- WRITTEN TASK
Reproduce the source text of every entry below, substituting "Staff" for each occurrence of "Faculty" and leaving everything else unchanged. Omit the pictures from your answer.

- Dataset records

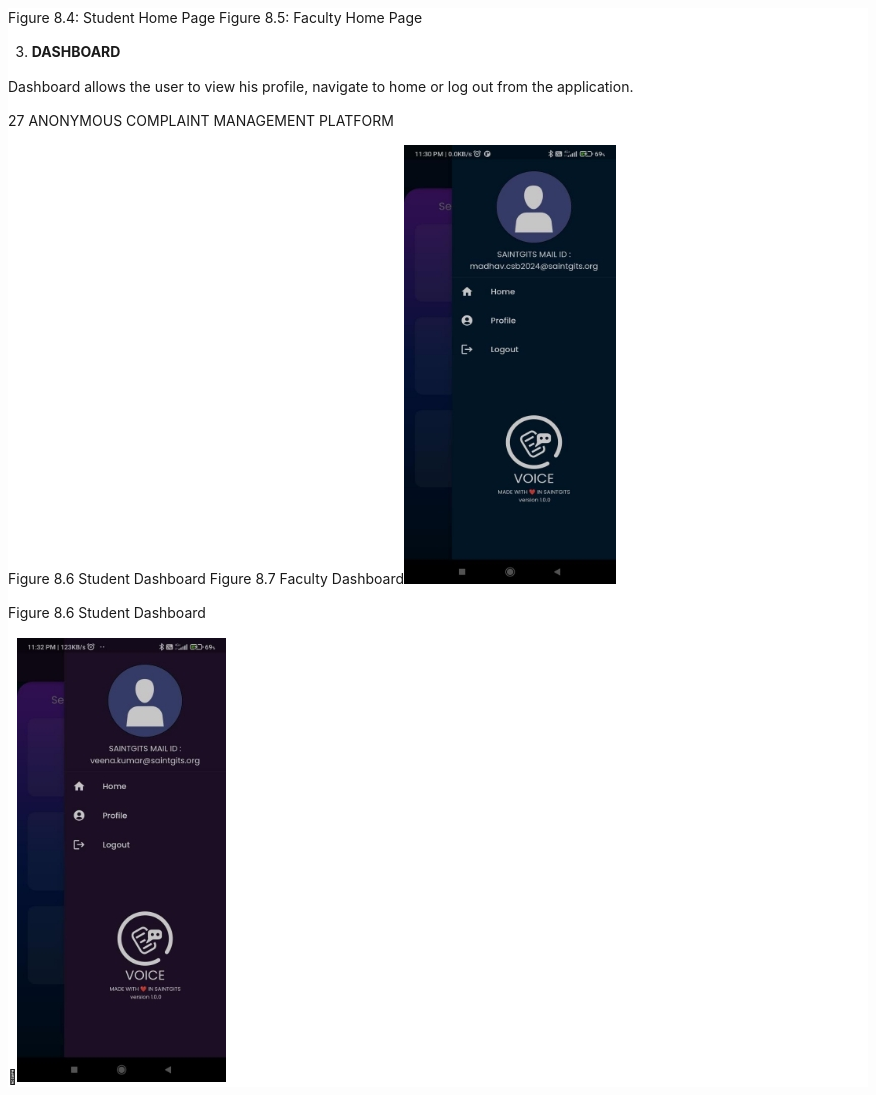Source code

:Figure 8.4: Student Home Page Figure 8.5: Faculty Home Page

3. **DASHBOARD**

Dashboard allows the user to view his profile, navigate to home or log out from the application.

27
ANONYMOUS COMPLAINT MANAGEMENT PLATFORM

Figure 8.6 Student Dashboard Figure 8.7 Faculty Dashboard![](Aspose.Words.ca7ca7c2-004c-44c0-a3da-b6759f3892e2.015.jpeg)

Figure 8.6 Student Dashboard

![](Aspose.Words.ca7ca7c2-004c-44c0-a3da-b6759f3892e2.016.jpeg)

- YOUR SOLUTION
Source code

:Figure 8.4: Student Home Page Figure 8.5: Staff Home Page

3. **DASHBOARD**

Dashboard allows the user to view his profile, navigate to home or log out from the application.

27
ANONYMOUS COMPLAINT MANAGEMENT PLATFORM

Figure 8.6 Student Dashboard Figure 8.7 Staff Dashboard![](Aspose.Words.ca7ca7c2-004c-44c0-a3da-b6759f3892e2.015.jpeg)

Figure 8.6 Student Dashboard

![](Aspose.Words.ca7ca7c2-004c-44c0-a3da-b6759f3892e2.016.jpeg)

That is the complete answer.